• [WHAT TO DO]: Only the lines of the listing below that run from the line with "Faizi Network" through the line with "ance & Investments" are to be set down, word for word. Pictures stay out.

• [GIVEN INFORMATION]:
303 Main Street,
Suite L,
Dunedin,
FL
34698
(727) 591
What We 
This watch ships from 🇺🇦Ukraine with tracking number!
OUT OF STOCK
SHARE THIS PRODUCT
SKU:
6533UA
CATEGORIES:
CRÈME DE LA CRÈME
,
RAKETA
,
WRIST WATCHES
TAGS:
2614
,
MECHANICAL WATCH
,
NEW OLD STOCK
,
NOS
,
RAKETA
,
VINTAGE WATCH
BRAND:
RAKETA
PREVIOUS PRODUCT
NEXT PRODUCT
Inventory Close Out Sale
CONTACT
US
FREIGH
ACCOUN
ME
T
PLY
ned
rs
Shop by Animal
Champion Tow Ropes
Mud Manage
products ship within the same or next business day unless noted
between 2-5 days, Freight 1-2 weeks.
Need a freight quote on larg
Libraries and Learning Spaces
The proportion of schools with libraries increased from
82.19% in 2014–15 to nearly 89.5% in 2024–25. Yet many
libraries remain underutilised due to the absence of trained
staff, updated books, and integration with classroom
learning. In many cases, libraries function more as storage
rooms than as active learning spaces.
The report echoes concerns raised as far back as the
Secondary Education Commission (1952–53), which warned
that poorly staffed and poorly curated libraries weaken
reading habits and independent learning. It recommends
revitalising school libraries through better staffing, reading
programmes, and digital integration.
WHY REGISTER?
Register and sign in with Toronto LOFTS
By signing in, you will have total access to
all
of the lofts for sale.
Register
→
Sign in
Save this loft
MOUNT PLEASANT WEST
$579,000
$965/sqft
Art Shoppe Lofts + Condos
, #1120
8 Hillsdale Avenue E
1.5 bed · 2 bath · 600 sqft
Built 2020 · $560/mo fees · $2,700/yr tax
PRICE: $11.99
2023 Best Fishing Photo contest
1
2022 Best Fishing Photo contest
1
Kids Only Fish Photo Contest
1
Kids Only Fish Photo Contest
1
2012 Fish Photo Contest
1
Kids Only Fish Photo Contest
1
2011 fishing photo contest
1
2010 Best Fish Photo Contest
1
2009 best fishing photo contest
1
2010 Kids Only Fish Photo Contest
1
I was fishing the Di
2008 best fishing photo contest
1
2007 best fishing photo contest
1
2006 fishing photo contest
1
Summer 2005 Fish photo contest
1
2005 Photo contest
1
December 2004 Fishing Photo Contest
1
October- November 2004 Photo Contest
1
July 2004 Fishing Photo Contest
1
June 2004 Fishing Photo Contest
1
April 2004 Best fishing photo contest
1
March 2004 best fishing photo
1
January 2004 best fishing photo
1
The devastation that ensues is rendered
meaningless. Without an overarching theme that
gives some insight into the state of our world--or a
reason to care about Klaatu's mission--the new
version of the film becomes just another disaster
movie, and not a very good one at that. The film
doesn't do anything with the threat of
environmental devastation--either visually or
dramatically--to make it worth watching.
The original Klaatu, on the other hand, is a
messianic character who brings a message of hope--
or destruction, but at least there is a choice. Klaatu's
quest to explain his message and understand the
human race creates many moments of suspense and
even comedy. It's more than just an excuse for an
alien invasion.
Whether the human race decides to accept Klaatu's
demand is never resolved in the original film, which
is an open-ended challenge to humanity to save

---

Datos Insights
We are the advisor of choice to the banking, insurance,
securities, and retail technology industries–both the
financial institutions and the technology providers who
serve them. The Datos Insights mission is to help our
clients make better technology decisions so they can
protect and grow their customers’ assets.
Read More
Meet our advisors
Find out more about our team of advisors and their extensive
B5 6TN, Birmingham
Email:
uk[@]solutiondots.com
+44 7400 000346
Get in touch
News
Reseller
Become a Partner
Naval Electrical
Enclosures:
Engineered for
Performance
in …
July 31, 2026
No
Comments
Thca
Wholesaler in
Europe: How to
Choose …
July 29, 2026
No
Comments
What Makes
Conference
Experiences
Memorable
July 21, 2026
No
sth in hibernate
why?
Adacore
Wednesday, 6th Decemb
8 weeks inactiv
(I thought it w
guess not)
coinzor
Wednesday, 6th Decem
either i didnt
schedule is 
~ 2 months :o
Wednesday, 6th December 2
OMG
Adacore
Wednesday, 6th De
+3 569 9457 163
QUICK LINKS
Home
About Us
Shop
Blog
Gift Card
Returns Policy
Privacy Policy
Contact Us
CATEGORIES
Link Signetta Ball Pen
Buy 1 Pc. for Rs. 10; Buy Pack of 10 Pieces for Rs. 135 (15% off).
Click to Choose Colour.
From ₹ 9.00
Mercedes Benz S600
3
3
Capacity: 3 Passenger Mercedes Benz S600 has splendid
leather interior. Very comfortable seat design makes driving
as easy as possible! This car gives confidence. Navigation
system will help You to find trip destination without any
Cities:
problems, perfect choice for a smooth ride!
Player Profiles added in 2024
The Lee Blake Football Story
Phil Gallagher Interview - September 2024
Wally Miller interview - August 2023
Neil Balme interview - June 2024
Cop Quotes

--

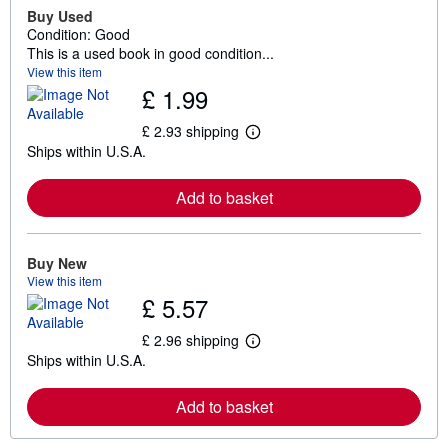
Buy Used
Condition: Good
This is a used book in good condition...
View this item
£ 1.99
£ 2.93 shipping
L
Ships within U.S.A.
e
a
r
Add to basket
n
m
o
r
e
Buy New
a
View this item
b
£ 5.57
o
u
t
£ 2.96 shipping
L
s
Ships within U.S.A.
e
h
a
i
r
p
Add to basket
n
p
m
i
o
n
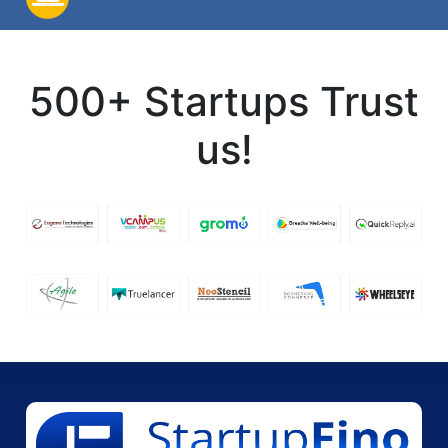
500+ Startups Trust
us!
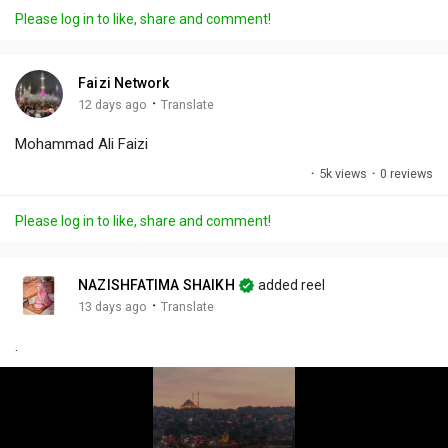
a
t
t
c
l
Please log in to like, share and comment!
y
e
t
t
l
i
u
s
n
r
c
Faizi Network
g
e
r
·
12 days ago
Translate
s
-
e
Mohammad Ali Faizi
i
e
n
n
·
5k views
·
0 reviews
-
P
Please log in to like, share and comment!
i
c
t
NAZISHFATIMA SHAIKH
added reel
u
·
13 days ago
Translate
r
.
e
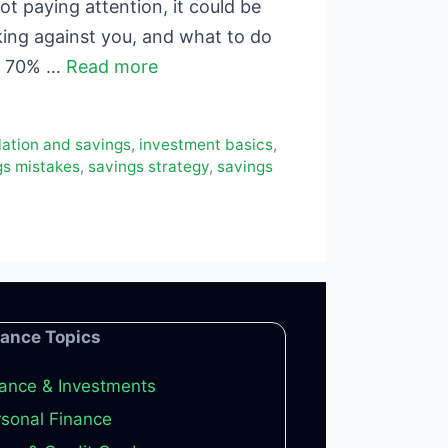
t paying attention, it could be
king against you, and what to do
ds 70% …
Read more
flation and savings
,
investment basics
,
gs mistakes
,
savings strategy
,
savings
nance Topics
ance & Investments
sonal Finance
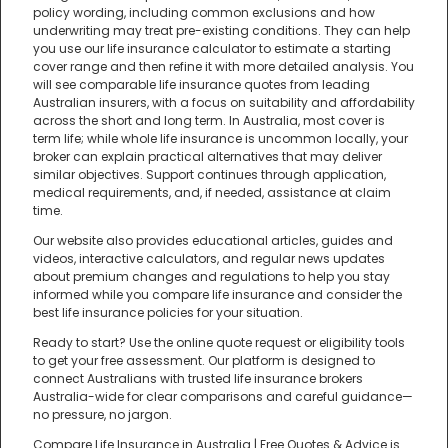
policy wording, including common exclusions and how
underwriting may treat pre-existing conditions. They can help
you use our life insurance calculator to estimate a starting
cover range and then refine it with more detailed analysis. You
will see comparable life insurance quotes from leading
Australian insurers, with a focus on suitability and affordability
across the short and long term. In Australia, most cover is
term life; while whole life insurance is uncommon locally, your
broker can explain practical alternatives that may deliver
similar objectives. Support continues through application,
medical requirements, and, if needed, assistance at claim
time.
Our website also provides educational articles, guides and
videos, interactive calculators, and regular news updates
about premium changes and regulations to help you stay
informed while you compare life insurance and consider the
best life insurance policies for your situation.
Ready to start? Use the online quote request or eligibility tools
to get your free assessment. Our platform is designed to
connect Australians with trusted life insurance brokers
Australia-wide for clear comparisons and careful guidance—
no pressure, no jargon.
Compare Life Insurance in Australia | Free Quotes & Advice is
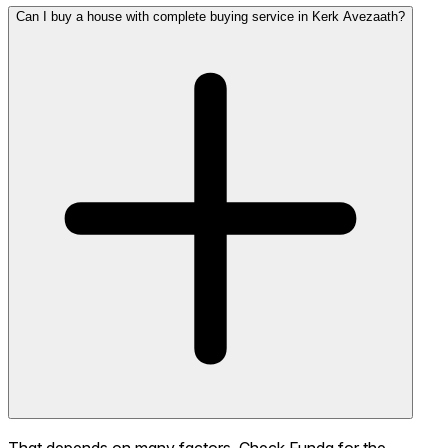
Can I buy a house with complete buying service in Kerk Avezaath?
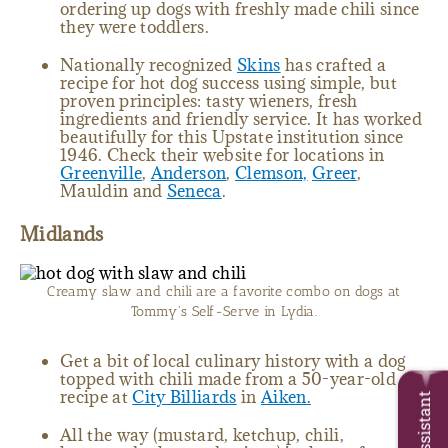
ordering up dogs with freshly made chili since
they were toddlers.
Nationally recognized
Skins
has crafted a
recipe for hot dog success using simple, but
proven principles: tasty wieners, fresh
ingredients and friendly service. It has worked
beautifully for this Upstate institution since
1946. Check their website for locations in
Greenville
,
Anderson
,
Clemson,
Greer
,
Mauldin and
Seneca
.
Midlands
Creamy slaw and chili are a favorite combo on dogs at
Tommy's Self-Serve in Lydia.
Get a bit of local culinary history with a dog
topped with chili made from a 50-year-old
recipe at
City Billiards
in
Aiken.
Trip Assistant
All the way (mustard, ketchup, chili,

• [TASK RESULT]:
Faizi Network
g
e
r
·
12 days ago
Translate
s
-
e
Mohammad Ali Faizi
i
e
n
n
·
5k views
·
0 reviews
-
P
Please log in to like, share and comment!
i
c
t
NAZISHFATIMA SHAIKH
added reel
u
·
13 days ago
Translate
r
.
e
t paying attention, it could be
king against you, and what to do
ds 70% …
Read more
flation and savings
,
investment basics
,
gs mistakes
,
savings strategy
,
savings
nance Topics
ance & Investments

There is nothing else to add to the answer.